After the Battle of Apache Pass in July 1862, a United States military post, Fort Bowie, was built to protect the pass and the spring. First, a rudimentary post was constructed near the spring, then later, a more permanent post was constructed a little higher on nearby table-land. Ultimately, Fort Bowie became the headquarters for the fight against the Chiricahua Apaches. When Cochise and General Howard finally made peace, the resulting treaty provided for a large reservation to be set aside encompassing most of what is now Cochise County, Arizona, and centered around Apache Pass, with the Indian agency adjacent to Fort Bowie. The Chiricahua reservation lasted about 4 years; with Cochise's death in 1874 and the dearth of leadership that followed, tensions (and possibly depredations) increased and the Chiricahuas were moved north to the San Carlos Apache Indian Reservation and consolidated there under Agent John Clum so that they could be better managed.

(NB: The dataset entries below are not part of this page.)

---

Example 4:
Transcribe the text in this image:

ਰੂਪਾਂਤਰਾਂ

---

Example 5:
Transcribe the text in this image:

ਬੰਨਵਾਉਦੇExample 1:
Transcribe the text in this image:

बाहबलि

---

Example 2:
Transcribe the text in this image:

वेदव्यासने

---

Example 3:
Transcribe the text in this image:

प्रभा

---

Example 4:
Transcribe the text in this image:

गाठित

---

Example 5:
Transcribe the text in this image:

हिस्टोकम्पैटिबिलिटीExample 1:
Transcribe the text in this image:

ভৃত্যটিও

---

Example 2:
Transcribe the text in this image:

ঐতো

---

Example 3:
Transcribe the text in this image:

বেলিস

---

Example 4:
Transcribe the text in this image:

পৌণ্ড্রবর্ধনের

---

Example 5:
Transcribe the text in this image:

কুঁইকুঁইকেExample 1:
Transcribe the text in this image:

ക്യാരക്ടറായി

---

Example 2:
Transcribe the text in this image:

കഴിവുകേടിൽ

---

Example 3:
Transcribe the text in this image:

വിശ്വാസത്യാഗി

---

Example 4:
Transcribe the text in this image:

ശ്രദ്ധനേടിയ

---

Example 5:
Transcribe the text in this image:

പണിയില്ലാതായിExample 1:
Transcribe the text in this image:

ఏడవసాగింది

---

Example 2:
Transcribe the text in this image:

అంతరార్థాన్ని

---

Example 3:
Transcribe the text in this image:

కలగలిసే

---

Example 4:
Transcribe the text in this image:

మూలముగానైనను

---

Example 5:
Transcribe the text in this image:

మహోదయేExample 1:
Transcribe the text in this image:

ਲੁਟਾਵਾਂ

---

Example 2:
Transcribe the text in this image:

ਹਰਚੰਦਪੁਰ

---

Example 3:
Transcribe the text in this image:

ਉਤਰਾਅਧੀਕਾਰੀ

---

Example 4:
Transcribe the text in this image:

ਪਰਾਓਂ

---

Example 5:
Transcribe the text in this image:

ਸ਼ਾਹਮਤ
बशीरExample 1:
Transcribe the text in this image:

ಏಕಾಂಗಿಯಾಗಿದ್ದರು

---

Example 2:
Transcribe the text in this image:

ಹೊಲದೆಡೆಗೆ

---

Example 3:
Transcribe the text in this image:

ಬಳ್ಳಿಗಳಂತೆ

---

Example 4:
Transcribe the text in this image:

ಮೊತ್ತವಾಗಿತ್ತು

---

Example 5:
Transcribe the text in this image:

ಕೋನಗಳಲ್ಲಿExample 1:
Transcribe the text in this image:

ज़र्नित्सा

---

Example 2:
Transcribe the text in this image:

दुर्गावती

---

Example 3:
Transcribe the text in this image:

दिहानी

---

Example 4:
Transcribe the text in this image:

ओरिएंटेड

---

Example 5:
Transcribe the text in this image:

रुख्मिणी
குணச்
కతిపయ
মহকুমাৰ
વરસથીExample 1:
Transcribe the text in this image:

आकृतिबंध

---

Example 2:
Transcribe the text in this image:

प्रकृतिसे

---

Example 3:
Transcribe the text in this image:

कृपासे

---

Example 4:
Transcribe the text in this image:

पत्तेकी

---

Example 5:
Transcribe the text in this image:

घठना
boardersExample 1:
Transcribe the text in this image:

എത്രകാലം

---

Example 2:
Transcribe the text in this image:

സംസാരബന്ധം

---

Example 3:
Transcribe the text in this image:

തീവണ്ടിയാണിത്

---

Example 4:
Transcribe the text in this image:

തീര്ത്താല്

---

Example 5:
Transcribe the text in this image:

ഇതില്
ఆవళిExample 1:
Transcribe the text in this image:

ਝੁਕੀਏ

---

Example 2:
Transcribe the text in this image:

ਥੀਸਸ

Apache Pass continued to play a major role in frontier history until after the final surrender of Geronimo and his band of renegades in September 1886. In the early 1890s, with the close of the Apache Wars, Fort Bowie was decommissioned and abandoned. Travelers now bypassed the area on the railroad, built a few miles to the north. The only thing left behind at Apache Pass after the local ranchers scavenged the ruins for building materials were a few adobe walls, bleaching white in the sun and slowly washing away in the infrequent rains, and the memories of those who had lived through their experiences there.

==Apache Pass today==
Apache Pass is now located within Fort Bowie National Historic Site, managed and interpreted by the National Park Service, and, along with the surrounding peaks, stands like a mute guard over its unique history. The few remaining building walls in the area have been "stabilized" for preservation purposes, but will not be restored. Visitors who hike along the trails and drive along Apache Pass Road can see the remains of the Butterfield stage station (consisting of the stone foundation), the ruins of the Chiricahua Reservation's agency building, a cemetery, and the remnants of the two forts that were constructed there. The route of the stage trail can still be seen, as well as the sites near the top of the pass where Lt. Bascom executed his Apache hostages and Cochise's followers burned his. Apache Spring still flows, although it has become a mere trickle relative to its former volume. Today's calm and quiet there belies the bustle and excitement that was characteristic of the spot from the 1860s to the 1890s.